The effect is analogous to a Hollywood set in a 1950s spaghetti western, where the buildings on main street appear real to the audience but are facades.

Here are seven facts about digital music that are critical whether you’re planning to install a $100,000 multi-room audio solution or simply enjoying music on your iPod in your car or at the gym.

There Are Many Flavors of Digital Music: Learn Your Formats

The end result of the Fraunhofer Institute’s digital audio research was the MP3, or Motion Pictures Expert Group Audio Layer III.

This MP3 standard for audio compression first gained a foothold in college dorm rooms in the late 1990s. In 1999, 18-year-old computer geeks weren’t too concerned with sound quality, but now they’ve grown up and so has digital music.

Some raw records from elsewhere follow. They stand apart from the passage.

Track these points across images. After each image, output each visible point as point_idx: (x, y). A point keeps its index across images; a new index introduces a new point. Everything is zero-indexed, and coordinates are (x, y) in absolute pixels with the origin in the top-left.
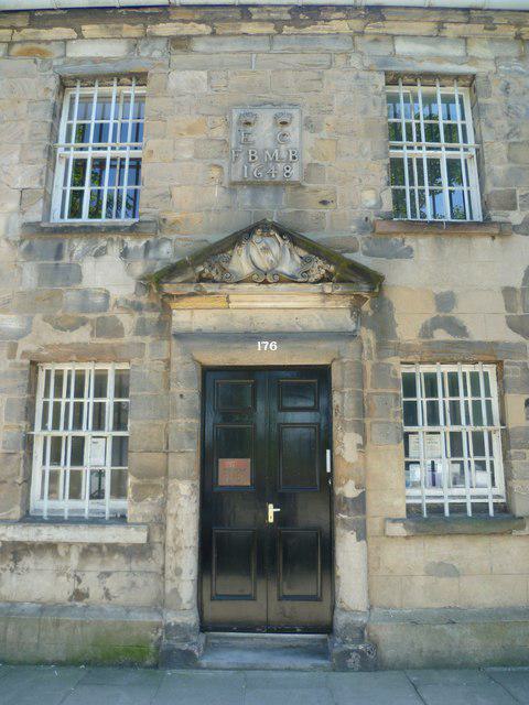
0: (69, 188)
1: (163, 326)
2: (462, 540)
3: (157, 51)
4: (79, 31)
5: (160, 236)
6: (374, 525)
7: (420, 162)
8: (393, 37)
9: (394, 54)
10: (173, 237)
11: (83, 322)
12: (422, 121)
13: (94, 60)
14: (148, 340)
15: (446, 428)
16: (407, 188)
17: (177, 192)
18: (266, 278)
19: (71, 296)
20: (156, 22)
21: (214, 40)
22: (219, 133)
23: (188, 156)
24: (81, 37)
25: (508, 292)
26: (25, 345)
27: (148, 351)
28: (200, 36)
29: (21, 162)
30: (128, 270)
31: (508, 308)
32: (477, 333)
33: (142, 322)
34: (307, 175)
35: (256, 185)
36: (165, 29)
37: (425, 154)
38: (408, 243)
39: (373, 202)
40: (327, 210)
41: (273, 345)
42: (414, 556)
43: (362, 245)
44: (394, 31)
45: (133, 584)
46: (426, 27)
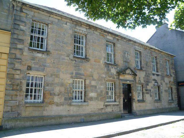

Many more digital audio formats have since been introduced, including these more popular formats:

  • AAC (Advanced Audio Coding) Developed by Apple and the standard for Apple iTunes.
  • WMA (Windows Media Audio) Developed by Microsoft with encoding support built into Windows XP.
  • AIFF (Audio Interchange File Format) A Professional Apple file format for storing audio files. AIFF files are high quality, uncompressed, audio files that were co-developed by Apple based on Electronic Arts Interchange File Format
  • FLAC (Free Lossless Audio Codec) An “open-source” royalty-free audio format that minimizes compression (2:1 ratio) to maintain CD audio quality
  • ALAC (Apple Lossless Audio Encoder) A CODEC developed by Apple to preserve CD quality at a lossless data compression ration of 2:1.

This alphabet soup of CODECs can be broken down into two simple subsets: Lossless (ALAC, FLAC, AIFF, WMA Lossless) and Lossy (MP3, AAC, WMA).

The main advantage of Lossless CODECs is that the file size is reduced by up to 60 percent without sacrificing the CD’s audio integrity. This, however, still requires a sizable amount of computer storage—roughly 200-400 megabytes per CD.

As the cost of storage continues to fall, Lossless CODECs provide an ideal way to create a master archive of your CD collection, which can later be burned onto blank CDs or played through high-end digital music servers with little to no audio loss.